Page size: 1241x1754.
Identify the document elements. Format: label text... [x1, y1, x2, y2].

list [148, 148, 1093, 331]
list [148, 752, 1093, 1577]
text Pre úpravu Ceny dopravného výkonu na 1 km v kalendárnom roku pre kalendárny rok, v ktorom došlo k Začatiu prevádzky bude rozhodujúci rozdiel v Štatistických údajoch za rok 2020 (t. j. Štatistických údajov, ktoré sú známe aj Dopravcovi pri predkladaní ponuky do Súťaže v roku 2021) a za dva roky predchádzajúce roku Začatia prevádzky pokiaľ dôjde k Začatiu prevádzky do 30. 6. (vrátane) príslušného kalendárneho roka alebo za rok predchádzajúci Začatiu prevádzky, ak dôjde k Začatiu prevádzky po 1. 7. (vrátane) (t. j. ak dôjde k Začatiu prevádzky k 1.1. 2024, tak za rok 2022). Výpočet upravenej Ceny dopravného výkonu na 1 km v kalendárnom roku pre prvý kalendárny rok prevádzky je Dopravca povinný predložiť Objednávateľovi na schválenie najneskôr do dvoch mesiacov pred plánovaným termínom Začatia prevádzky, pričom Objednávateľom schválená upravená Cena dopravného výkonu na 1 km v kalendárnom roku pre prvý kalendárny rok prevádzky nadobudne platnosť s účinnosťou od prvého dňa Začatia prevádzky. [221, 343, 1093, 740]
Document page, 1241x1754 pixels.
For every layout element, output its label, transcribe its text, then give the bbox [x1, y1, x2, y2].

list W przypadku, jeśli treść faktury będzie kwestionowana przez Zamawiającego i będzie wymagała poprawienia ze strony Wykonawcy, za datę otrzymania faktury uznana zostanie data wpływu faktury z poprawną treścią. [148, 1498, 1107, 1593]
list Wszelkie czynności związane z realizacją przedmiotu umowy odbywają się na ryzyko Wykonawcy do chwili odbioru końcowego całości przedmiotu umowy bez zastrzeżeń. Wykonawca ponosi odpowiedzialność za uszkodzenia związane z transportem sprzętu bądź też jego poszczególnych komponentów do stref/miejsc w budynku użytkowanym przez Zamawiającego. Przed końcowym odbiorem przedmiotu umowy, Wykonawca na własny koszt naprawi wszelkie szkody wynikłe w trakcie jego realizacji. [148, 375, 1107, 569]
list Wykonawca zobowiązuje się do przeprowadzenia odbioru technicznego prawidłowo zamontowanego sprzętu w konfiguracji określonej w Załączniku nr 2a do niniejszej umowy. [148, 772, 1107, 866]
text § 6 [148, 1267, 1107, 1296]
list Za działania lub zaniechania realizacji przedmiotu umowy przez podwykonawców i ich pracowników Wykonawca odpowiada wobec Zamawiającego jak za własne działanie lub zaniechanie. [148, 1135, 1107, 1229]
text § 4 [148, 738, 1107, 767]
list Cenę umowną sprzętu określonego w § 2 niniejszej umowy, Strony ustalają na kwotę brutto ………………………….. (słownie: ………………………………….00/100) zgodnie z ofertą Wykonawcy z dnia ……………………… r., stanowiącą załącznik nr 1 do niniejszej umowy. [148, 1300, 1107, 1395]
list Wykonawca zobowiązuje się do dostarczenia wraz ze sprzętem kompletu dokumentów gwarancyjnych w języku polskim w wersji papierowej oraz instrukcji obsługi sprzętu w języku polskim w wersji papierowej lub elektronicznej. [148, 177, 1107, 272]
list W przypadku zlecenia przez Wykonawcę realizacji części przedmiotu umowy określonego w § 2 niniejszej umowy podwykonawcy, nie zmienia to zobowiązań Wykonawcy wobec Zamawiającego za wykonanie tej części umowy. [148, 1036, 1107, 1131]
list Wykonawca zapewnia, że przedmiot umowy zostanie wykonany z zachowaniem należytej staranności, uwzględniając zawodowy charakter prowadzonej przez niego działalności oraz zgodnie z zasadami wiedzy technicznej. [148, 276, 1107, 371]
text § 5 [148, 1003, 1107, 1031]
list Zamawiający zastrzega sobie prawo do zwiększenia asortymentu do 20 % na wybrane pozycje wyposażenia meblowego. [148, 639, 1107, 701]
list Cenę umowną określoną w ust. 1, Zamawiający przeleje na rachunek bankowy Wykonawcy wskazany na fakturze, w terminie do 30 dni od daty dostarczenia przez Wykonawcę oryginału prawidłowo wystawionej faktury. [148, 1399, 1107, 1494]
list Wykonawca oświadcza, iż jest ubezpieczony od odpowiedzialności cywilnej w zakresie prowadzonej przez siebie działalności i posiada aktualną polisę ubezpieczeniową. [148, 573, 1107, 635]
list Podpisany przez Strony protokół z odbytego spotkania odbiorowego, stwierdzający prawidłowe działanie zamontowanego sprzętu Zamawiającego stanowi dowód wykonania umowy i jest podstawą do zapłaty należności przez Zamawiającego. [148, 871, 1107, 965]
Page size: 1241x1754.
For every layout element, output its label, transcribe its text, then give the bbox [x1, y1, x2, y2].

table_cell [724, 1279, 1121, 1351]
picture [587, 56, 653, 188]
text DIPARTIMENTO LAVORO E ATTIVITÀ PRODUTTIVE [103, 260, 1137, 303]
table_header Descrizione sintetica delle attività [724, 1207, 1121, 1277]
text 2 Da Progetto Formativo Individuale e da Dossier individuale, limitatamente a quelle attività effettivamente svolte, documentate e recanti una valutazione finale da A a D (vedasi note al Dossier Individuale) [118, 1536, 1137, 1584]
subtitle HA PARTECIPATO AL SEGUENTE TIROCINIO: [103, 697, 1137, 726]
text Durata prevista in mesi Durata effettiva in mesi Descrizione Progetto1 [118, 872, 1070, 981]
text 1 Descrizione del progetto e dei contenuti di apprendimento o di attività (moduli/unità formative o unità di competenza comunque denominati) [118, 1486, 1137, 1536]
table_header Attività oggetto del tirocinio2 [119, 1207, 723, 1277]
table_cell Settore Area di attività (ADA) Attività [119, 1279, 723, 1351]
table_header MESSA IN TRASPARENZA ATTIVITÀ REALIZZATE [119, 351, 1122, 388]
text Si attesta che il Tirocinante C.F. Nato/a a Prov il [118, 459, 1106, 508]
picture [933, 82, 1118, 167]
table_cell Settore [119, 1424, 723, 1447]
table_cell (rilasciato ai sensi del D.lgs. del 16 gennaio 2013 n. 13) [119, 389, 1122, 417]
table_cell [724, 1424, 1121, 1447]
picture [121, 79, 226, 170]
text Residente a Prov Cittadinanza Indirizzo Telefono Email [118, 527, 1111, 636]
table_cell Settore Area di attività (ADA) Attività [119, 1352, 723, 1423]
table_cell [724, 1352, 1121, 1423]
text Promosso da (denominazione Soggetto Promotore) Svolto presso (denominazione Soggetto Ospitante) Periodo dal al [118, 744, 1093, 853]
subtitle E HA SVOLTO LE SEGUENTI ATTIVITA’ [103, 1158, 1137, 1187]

ASSIGNED TASK:
Reproduce the material above in full, word for word.

YOUR RESPONSE:
Page size: 1241x1754.
Identify the document elements. Format: label text... [x1, y1, x2, y2].

list [148, 148, 1093, 331]
list [148, 752, 1093, 1577]
text Pre úpravu Ceny dopravného výkonu na 1 km v kalendárnom roku pre kalendárny rok, v ktorom došlo k Začatiu prevádzky bude rozhodujúci rozdiel v Štatistických údajoch za rok 2020 (t. j. Štatistických údajov, ktoré sú známe aj Dopravcovi pri predkladaní ponuky do Súťaže v roku 2021) a za dva roky predchádzajúce roku Začatia prevádzky pokiaľ dôjde k Začatiu prevádzky do 30. 6. (vrátane) príslušného kalendárneho roka alebo za rok predchádzajúci Začatiu prevádzky, ak dôjde k Začatiu prevádzky po 1. 7. (vrátane) (t. j. ak dôjde k Začatiu prevádzky k 1.1. 2024, tak za rok 2022). Výpočet upravenej Ceny dopravného výkonu na 1 km v kalendárnom roku pre prvý kalendárny rok prevádzky je Dopravca povinný predložiť Objednávateľovi na schválenie najneskôr do dvoch mesiacov pred plánovaným termínom Začatia prevádzky, pričom Objednávateľom schválená upravená Cena dopravného výkonu na 1 km v kalendárnom roku pre prvý kalendárny rok prevádzky nadobudne platnosť s účinnosťou od prvého dňa Začatia prevádzky. [221, 343, 1093, 740]
Document page, 1241x1754 pixels.
For every layout element, output its label, transcribe its text, then give the bbox [x1, y1, x2, y2].

list W przypadku, jeśli treść faktury będzie kwestionowana przez Zamawiającego i będzie wymagała poprawienia ze strony Wykonawcy, za datę otrzymania faktury uznana zostanie data wpływu faktury z poprawną treścią. [148, 1498, 1107, 1593]
list Wszelkie czynności związane z realizacją przedmiotu umowy odbywają się na ryzyko Wykonawcy do chwili odbioru końcowego całości przedmiotu umowy bez zastrzeżeń. Wykonawca ponosi odpowiedzialność za uszkodzenia związane z transportem sprzętu bądź też jego poszczególnych komponentów do stref/miejsc w budynku użytkowanym przez Zamawiającego. Przed końcowym odbiorem przedmiotu umowy, Wykonawca na własny koszt naprawi wszelkie szkody wynikłe w trakcie jego realizacji. [148, 375, 1107, 569]
list Wykonawca zobowiązuje się do przeprowadzenia odbioru technicznego prawidłowo zamontowanego sprzętu w konfiguracji określonej w Załączniku nr 2a do niniejszej umowy. [148, 772, 1107, 866]
text § 6 [148, 1267, 1107, 1296]
list Za działania lub zaniechania realizacji przedmiotu umowy przez podwykonawców i ich pracowników Wykonawca odpowiada wobec Zamawiającego jak za własne działanie lub zaniechanie. [148, 1135, 1107, 1229]
text § 4 [148, 738, 1107, 767]
list Cenę umowną sprzętu określonego w § 2 niniejszej umowy, Strony ustalają na kwotę brutto ………………………….. (słownie: ………………………………….00/100) zgodnie z ofertą Wykonawcy z dnia ……………………… r., stanowiącą załącznik nr 1 do niniejszej umowy. [148, 1300, 1107, 1395]
list Wykonawca zobowiązuje się do dostarczenia wraz ze sprzętem kompletu dokumentów gwarancyjnych w języku polskim w wersji papierowej oraz instrukcji obsługi sprzętu w języku polskim w wersji papierowej lub elektronicznej. [148, 177, 1107, 272]
list W przypadku zlecenia przez Wykonawcę realizacji części przedmiotu umowy określonego w § 2 niniejszej umowy podwykonawcy, nie zmienia to zobowiązań Wykonawcy wobec Zamawiającego za wykonanie tej części umowy. [148, 1036, 1107, 1131]
list Wykonawca zapewnia, że przedmiot umowy zostanie wykonany z zachowaniem należytej staranności, uwzględniając zawodowy charakter prowadzonej przez niego działalności oraz zgodnie z zasadami wiedzy technicznej. [148, 276, 1107, 371]
text § 5 [148, 1003, 1107, 1031]
list Zamawiający zastrzega sobie prawo do zwiększenia asortymentu do 20 % na wybrane pozycje wyposażenia meblowego. [148, 639, 1107, 701]
list Cenę umowną określoną w ust. 1, Zamawiający przeleje na rachunek bankowy Wykonawcy wskazany na fakturze, w terminie do 30 dni od daty dostarczenia przez Wykonawcę oryginału prawidłowo wystawionej faktury. [148, 1399, 1107, 1494]
list Wykonawca oświadcza, iż jest ubezpieczony od odpowiedzialności cywilnej w zakresie prowadzonej przez siebie działalności i posiada aktualną polisę ubezpieczeniową. [148, 573, 1107, 635]
list Podpisany przez Strony protokół z odbytego spotkania odbiorowego, stwierdzający prawidłowe działanie zamontowanego sprzętu Zamawiającego stanowi dowód wykonania umowy i jest podstawą do zapłaty należności przez Zamawiającego. [148, 871, 1107, 965]
Page size: 1241x1754.
For every layout element, output its label, transcribe its text, then give the bbox [x1, y1, x2, y2].

table_cell [724, 1279, 1121, 1351]
picture [587, 56, 653, 188]
text DIPARTIMENTO LAVORO E ATTIVITÀ PRODUTTIVE [103, 260, 1137, 303]
table_header Descrizione sintetica delle attività [724, 1207, 1121, 1277]
text 2 Da Progetto Formativo Individuale e da Dossier individuale, limitatamente a quelle attività effettivamente svolte, documentate e recanti una valutazione finale da A a D (vedasi note al Dossier Individuale) [118, 1536, 1137, 1584]
subtitle HA PARTECIPATO AL SEGUENTE TIROCINIO: [103, 697, 1137, 726]
text Durata prevista in mesi Durata effettiva in mesi Descrizione Progetto1 [118, 872, 1070, 981]
text 1 Descrizione del progetto e dei contenuti di apprendimento o di attività (moduli/unità formative o unità di competenza comunque denominati) [118, 1486, 1137, 1536]
table_header Attività oggetto del tirocinio2 [119, 1207, 723, 1277]
table_cell Settore Area di attività (ADA) Attività [119, 1279, 723, 1351]
table_header MESSA IN TRASPARENZA ATTIVITÀ REALIZZATE [119, 351, 1122, 388]
text Si attesta che il Tirocinante C.F. Nato/a a Prov il [118, 459, 1106, 508]
picture [933, 82, 1118, 167]
table_cell Settore [119, 1424, 723, 1447]
table_cell (rilasciato ai sensi del D.lgs. del 16 gennaio 2013 n. 13) [119, 389, 1122, 417]
table_cell [724, 1424, 1121, 1447]
picture [121, 79, 226, 170]
text Residente a Prov Cittadinanza Indirizzo Telefono Email [118, 527, 1111, 636]
table_cell Settore Area di attività (ADA) Attività [119, 1352, 723, 1423]
table_cell [724, 1352, 1121, 1423]
text Promosso da (denominazione Soggetto Promotore) Svolto presso (denominazione Soggetto Ospitante) Periodo dal al [118, 744, 1093, 853]
subtitle E HA SVOLTO LE SEGUENTI ATTIVITA’ [103, 1158, 1137, 1187]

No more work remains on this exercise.